Synthesis and Efficient Visible Light Photocatalytic Hydrogen Evolution of Polymeric g-C3N4 Coupled with CdS Quantum Dots

• Published in: Journal of physical chemistry. C Vol. 116; no. 25; pp. 13708 - 13714
• Main Authors: Ge, Lei, Zuo, Fan, Liu, Jikai, Ma, Quan, Wang, Chen, Sun, Dezheng, Bartels, Ludwig, Feng, Pingyun
• Format: Journal Article
• Language: English
• Published: Columbus, OH American Chemical Society 28.06.2012
• Subjects: Catalysis; Catalysts: preparations and properties; Chemistry; Cross-disciplinary physics: materials science; rheology; Exact sciences and technology; General and physical chemistry; General, apparatus; Materials science; Nanoscale materials and structures: fabrication and characterization; Other topics in nanoscale materials and structures; Physics; Quantum dots; Surface physical chemistry; Theory of reactions, general kinetics.
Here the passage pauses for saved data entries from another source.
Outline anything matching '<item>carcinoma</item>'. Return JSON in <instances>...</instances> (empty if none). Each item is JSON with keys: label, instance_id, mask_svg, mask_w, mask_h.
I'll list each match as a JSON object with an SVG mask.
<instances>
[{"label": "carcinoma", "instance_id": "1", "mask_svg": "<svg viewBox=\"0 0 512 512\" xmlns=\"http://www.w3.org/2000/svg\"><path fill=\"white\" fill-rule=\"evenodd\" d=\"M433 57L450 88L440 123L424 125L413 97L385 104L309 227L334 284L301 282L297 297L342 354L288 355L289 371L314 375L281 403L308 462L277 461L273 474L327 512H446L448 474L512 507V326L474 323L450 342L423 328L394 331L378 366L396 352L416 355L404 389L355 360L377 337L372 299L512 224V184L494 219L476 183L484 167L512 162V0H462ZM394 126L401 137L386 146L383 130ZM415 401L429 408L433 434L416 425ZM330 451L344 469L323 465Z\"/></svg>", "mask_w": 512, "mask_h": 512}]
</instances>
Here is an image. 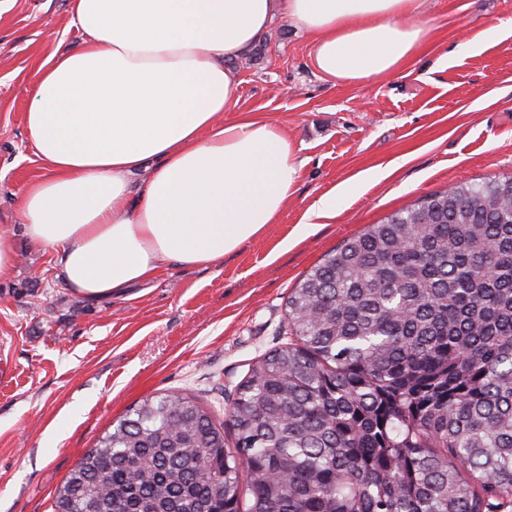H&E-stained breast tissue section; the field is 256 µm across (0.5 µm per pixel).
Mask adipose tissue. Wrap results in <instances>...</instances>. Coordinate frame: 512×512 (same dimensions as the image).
I'll return each mask as SVG.
<instances>
[{"mask_svg":"<svg viewBox=\"0 0 512 512\" xmlns=\"http://www.w3.org/2000/svg\"><path fill=\"white\" fill-rule=\"evenodd\" d=\"M422 12L423 0H72L81 42L48 54L27 90L43 166L20 200L27 236L87 299L220 261L278 223L302 166L282 126L236 114L232 61L283 17L311 38L322 77L363 86L430 40Z\"/></svg>","mask_w":512,"mask_h":512,"instance_id":"adipose-tissue-1","label":"adipose tissue"}]
</instances>
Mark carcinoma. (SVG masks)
<instances>
[{"instance_id":"obj_1","label":"carcinoma","mask_w":512,"mask_h":512,"mask_svg":"<svg viewBox=\"0 0 512 512\" xmlns=\"http://www.w3.org/2000/svg\"><path fill=\"white\" fill-rule=\"evenodd\" d=\"M291 339L227 408L144 400L52 512H509L512 176L464 182L330 251L292 289Z\"/></svg>"}]
</instances>
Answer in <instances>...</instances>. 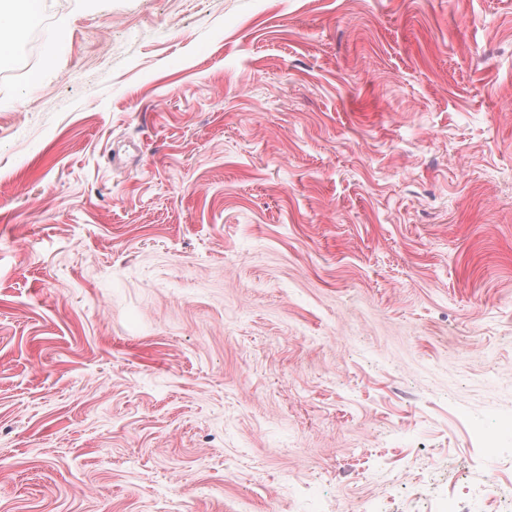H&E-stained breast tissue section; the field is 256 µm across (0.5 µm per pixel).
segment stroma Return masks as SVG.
<instances>
[{"label": "stroma", "instance_id": "obj_1", "mask_svg": "<svg viewBox=\"0 0 512 512\" xmlns=\"http://www.w3.org/2000/svg\"><path fill=\"white\" fill-rule=\"evenodd\" d=\"M32 16L0 512H481L512 475V0Z\"/></svg>", "mask_w": 512, "mask_h": 512}]
</instances>
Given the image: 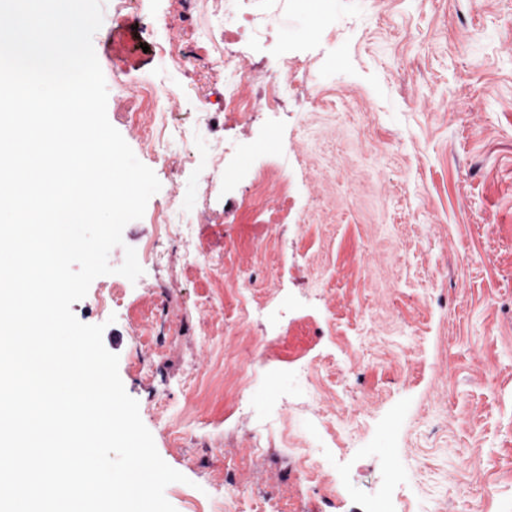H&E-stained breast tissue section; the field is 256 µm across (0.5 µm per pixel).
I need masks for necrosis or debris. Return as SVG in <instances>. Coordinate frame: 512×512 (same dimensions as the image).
Listing matches in <instances>:
<instances>
[{
	"mask_svg": "<svg viewBox=\"0 0 512 512\" xmlns=\"http://www.w3.org/2000/svg\"><path fill=\"white\" fill-rule=\"evenodd\" d=\"M285 8L301 18L304 38L336 26L335 0H215L214 21L219 24L233 21L249 34L248 41L228 45L223 60L213 62L211 67L224 85V109L237 123L252 125L259 113L273 111L305 92L303 86L288 78L289 69L305 65L297 49L298 41L294 39L283 45L274 68L263 80H255L253 76V44L264 36L273 16ZM112 85L114 100L128 124L129 138L137 140L146 155L160 161L173 177L168 196L156 211V223L163 226L168 239L181 244L187 269L223 275V254L204 250L195 233L193 200L197 193L206 192L217 184L232 190L241 176L224 162V140L214 136L209 110L199 108L193 127L188 129L174 120L181 110L183 96L166 81L159 78L135 81L119 68L113 74ZM186 162L197 172L195 182L190 185L176 178ZM247 179L249 194L241 203L248 207L277 211L291 189L290 183L272 169L251 171ZM291 377L288 383L273 379L259 387L251 370L241 371L242 389L237 409L253 418L252 451L264 449L281 425L277 411L257 412L258 404L276 400L302 410L306 395L318 392L323 386L342 384L348 372L346 368H338L333 378L318 384L312 380L307 366L296 365L291 369ZM298 423L311 447L310 453L295 459L298 474L303 478L320 476L327 480L329 487L338 486L336 466L327 454L337 440L330 420L302 415Z\"/></svg>",
	"mask_w": 512,
	"mask_h": 512,
	"instance_id": "obj_1",
	"label": "necrosis or debris"
}]
</instances>
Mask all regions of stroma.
Listing matches in <instances>:
<instances>
[{"label": "stroma", "instance_id": "35a3bbf8", "mask_svg": "<svg viewBox=\"0 0 512 512\" xmlns=\"http://www.w3.org/2000/svg\"><path fill=\"white\" fill-rule=\"evenodd\" d=\"M167 12V0H140L116 34L103 0L93 46L104 76L119 66L163 74L189 99L212 100L227 164L283 166L293 185L284 224H264L235 197L198 204L208 217L199 237L223 249L225 277L245 274L242 292L186 269L170 241L145 289L117 290L114 313L97 305L108 275L72 306L81 322L126 338L120 378L160 456L185 477L167 500L186 512L195 487L211 486L223 512H257L267 498L279 512H347L319 481L298 478L279 440L250 452L251 422L229 408L241 365L261 379L300 363L350 368L344 387L314 395L305 412H336V461L355 496L392 483L370 441L385 412L402 407L395 454L421 512H468L455 494L464 478L512 512V0H338L335 29L309 48L337 57L334 93L289 103L287 125L263 114L248 128L217 107L223 85L195 51L169 74L144 48V28ZM368 106L377 120L366 129ZM251 139L256 148L240 158L233 144ZM280 287L308 308L280 333L254 322L236 335L243 298L265 302ZM219 298L217 337L199 305ZM219 347L227 367L196 387L189 368L204 369ZM187 402L177 438L159 418ZM464 455L480 457L481 471L463 474Z\"/></svg>", "mask_w": 512, "mask_h": 512}]
</instances>
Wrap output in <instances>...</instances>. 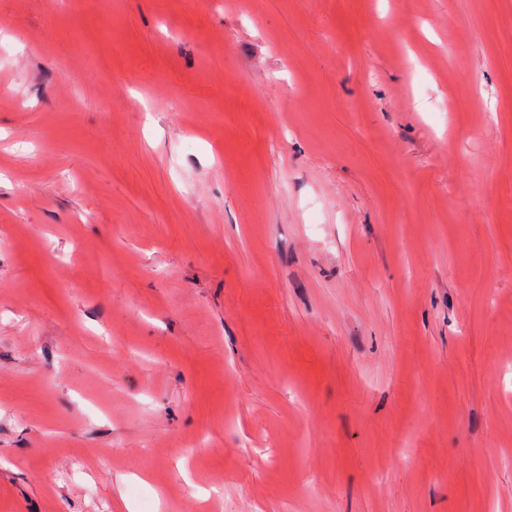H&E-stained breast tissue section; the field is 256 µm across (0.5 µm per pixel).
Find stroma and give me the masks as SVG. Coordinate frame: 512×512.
Wrapping results in <instances>:
<instances>
[{
    "label": "stroma",
    "instance_id": "stroma-1",
    "mask_svg": "<svg viewBox=\"0 0 512 512\" xmlns=\"http://www.w3.org/2000/svg\"><path fill=\"white\" fill-rule=\"evenodd\" d=\"M0 512H512V0H0Z\"/></svg>",
    "mask_w": 512,
    "mask_h": 512
}]
</instances>
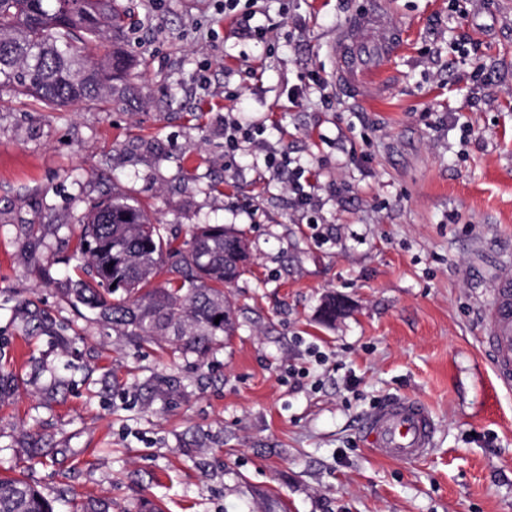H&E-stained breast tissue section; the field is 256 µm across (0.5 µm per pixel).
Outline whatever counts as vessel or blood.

Catalysis. Nomenclature, chemical documentation, computer chemistry; Quantum dot; Fourier transform spectroscopy; Chemical method; Photocatalysis; Charge carrier; Photoluminescence; Carbon; X ray diffraction; Composite material; Nitrides; Transmission electron microscopy; Platinum; Radiation effect; Charge carrier generation; Alcoholic solution; Aqueous solution; Catalyst activity; Nanostructured materials; Catalyst; X-ray photoelectron spectra
• ISSN: 1932-7447; 1932-7455
• DOI: 10.1021/jp3041692

Novel CdS quantum dot (QD)-coupled graphitic carbon nitride (g-C3N4) photocatalysts were synthesized via a chemical impregnation method and characterized by X-ray diffraction, transmission electron microscopy, ultraviolet–visible diffuse reflection spectroscopy, X-ray photoelectron spectroscopy, Fourier transform infrared spectroscopy, and photoluminescence spectroscopy. The effect of CdS content on the rate of visible light photocatalytic hydrogen evolution was investigated for different CdS loadings using platinum as a cocatalyst in methanol aqueous solutions. The synergistic effect of g-C3N4 and CdS QDs leads to efficient separation of the photogenerated charge carriers and, consequently, enhances the visible light photocatalytic H2 production activity of the materials. The optimal CdS QD content is determined to be 30 wt %, and the corresponding H2 evolution rate was 17.27 μmol·h–1 under visible light irradiation, ∼9 times that of pure g-C3N4. A possible photocatalytic mechanism of the CdS/g-C3N4 composite is proposed and corroborated by photoluminescence spectroscopy and photoelectrochemical curves.